TASK OBJECTIVE:
Repeat the whole listing below precisely. Omit all pictures.

RECORDS SHOWN:

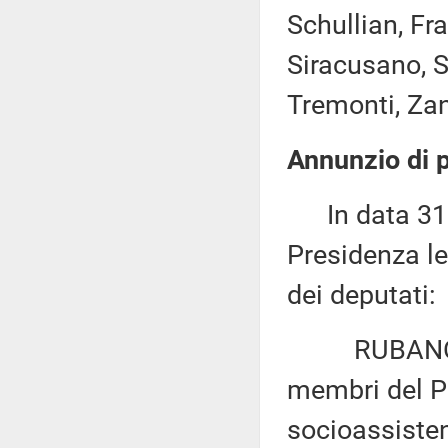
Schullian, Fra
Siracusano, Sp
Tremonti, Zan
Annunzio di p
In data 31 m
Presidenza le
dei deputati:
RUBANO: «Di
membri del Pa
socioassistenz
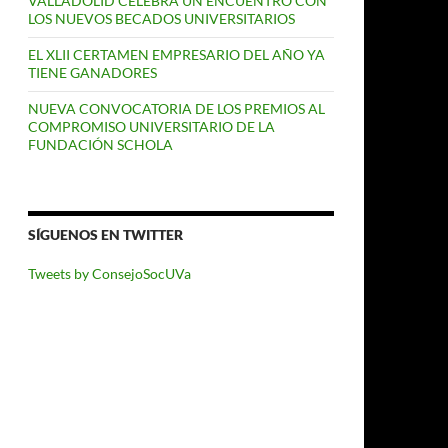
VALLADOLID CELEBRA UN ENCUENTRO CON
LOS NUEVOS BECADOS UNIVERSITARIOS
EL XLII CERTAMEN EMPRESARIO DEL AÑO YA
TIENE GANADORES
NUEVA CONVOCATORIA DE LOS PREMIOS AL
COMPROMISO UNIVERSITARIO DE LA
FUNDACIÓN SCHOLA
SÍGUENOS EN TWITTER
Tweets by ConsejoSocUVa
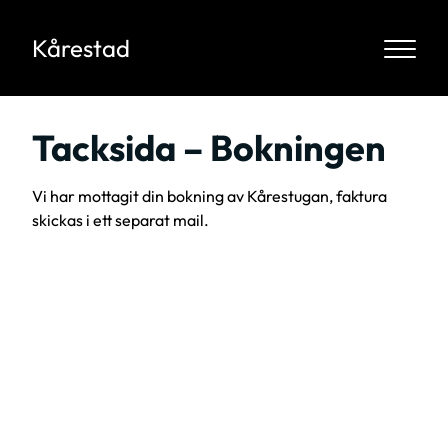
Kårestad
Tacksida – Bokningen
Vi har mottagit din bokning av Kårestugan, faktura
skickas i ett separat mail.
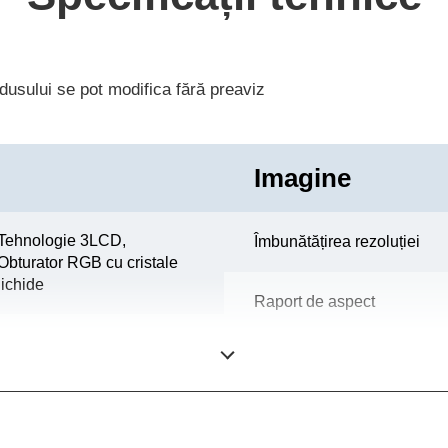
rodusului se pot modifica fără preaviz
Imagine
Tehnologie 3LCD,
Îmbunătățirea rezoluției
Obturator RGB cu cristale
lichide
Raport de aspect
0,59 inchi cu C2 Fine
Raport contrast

SOLVED EXERCISE:
Schullian, Fra
Siracusano, Sp
Tremonti, Zan
Annunzio di p
In data 31 m
Presidenza le
dei deputati:
RUBANO: «Di
membri del Pa
socioassistenz
VALLADOLID CELEBRA UN ENCUENTRO CON
LOS NUEVOS BECADOS UNIVERSITARIOS
EL XLII CERTAMEN EMPRESARIO DEL AÑO YA
TIENE GANADORES
NUEVA CONVOCATORIA DE LOS PREMIOS AL
COMPROMISO UNIVERSITARIO DE LA
FUNDACIÓN SCHOLA
SÍGUENOS EN TWITTER
Tweets by ConsejoSocUVa
Kårestad
Tacksida – Bokningen
Vi har mottagit din bokning av Kårestugan, faktura
skickas i ett separat mail.
rodusului se pot modifica fără preaviz
Imagine
Tehnologie 3LCD,
Îmbunătățirea rezoluției
Obturator RGB cu cristale
lichide
Raport de aspect
0,59 inchi cu C2 Fine
Raport contrast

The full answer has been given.